Berto se revoltou completamente ontem, um surto capaz de mudar toda a sua trajetória até então, mas ele não mudou. Era imutável, era fechado, era Berto. Pediu demissão de mais um emprego entre inúmeros no último ano, eremita insaciável, insatisfeito, inconsolado. Mandou seu superior pro inferno, engolia ofensas há meses, Berto não nasceu para se submeter, era insubmetível. Jogou uma caixa de arquivos na cara do canalha, que lhe ordenava ordens insensatas, um cretino munido de idiotices hierárquicas.

Berto virou um demônio e pediu a Deus que lhe desse discernimento, para não cometer ali uma atrocidade. Aquela saleta fedia uma loção barata e desodorante vencido, misturado com cheiro de banheiro e desinfetante caseiro. Divisórias mofas exerciam sua tarefa mal sucedida de serem repartições, isolando os ambientes, descumprindo a missão de ocultarem as conversas em voz alta e os berros exaltados de chefes e subordinados neuróticos e estressados.

Aquele bairro tinha se tornado uma grande privada satélite, anexada ao centro velho e abandonado da cidade, um território esquecido por seres civilizados, antro supremo das mais relevantes categorias do tráfico, drogas, armas, contrabandos e piratarias de todos os gêneros imagináveis, prostituição. O lar do crime rigorosamente organizado, refúgio de marginais, imigrantes, putas, travecos, ligeiras, minorias, desempregados, miseráveis e mais miseráreis, mas nenhum culpado.

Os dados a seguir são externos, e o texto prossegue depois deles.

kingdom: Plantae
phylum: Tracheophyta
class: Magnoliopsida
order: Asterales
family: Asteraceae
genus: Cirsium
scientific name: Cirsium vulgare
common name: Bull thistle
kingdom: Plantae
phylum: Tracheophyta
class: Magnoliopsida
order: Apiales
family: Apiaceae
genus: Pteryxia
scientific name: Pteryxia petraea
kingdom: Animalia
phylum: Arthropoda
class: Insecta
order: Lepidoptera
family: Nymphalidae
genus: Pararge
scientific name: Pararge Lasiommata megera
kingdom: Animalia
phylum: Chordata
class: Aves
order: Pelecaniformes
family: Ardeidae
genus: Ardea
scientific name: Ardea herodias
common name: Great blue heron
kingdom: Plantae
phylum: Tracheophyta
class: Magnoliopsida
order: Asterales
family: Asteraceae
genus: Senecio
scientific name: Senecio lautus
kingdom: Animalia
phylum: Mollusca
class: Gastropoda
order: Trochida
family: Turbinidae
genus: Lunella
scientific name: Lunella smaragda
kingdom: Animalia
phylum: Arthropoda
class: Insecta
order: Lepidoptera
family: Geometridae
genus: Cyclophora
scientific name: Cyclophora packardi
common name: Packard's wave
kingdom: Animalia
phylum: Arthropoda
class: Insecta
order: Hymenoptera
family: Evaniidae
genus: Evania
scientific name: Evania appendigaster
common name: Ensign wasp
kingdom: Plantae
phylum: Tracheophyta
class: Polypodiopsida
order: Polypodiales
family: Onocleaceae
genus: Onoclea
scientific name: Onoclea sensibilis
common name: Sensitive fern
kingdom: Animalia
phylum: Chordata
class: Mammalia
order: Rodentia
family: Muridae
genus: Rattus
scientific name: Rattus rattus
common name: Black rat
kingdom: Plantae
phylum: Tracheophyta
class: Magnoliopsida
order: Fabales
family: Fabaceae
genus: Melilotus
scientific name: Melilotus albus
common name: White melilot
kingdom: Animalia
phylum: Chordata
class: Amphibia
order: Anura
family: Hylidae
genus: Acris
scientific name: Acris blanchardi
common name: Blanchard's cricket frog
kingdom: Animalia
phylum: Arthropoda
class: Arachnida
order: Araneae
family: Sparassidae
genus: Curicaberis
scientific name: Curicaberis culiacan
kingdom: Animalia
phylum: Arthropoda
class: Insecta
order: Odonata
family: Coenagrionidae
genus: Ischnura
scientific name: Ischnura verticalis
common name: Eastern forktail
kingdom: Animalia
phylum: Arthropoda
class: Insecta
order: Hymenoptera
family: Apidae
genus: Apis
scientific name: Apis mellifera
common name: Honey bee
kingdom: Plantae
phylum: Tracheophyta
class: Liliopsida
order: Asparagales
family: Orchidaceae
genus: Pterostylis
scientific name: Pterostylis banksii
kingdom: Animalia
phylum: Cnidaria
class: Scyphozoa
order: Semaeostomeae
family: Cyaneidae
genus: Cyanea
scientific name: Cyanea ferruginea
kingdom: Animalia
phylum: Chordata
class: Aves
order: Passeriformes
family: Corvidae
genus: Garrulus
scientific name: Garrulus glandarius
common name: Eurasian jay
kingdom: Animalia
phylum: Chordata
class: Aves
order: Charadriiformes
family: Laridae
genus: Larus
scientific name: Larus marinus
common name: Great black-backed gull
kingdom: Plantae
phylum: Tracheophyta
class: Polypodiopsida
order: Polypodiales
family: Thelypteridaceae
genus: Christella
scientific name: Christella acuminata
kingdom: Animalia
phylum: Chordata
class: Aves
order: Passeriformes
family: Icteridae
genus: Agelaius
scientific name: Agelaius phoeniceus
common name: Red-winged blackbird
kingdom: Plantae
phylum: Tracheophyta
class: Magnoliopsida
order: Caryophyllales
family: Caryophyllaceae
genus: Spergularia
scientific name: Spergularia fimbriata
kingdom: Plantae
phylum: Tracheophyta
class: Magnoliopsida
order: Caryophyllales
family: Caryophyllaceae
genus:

Dizer que não é fácil ser honesto no paraíso dos corruptos seria inocência demais, honestidade e dignidade não existem, são basicamente impossíveis de serem praticadas, num lugar como este. O próprio ar em si é corrompível, as ruas não alimentam o crime, o crime alimenta as ruas, sem ele não há forma de vida aqui; e ninguém é culpado.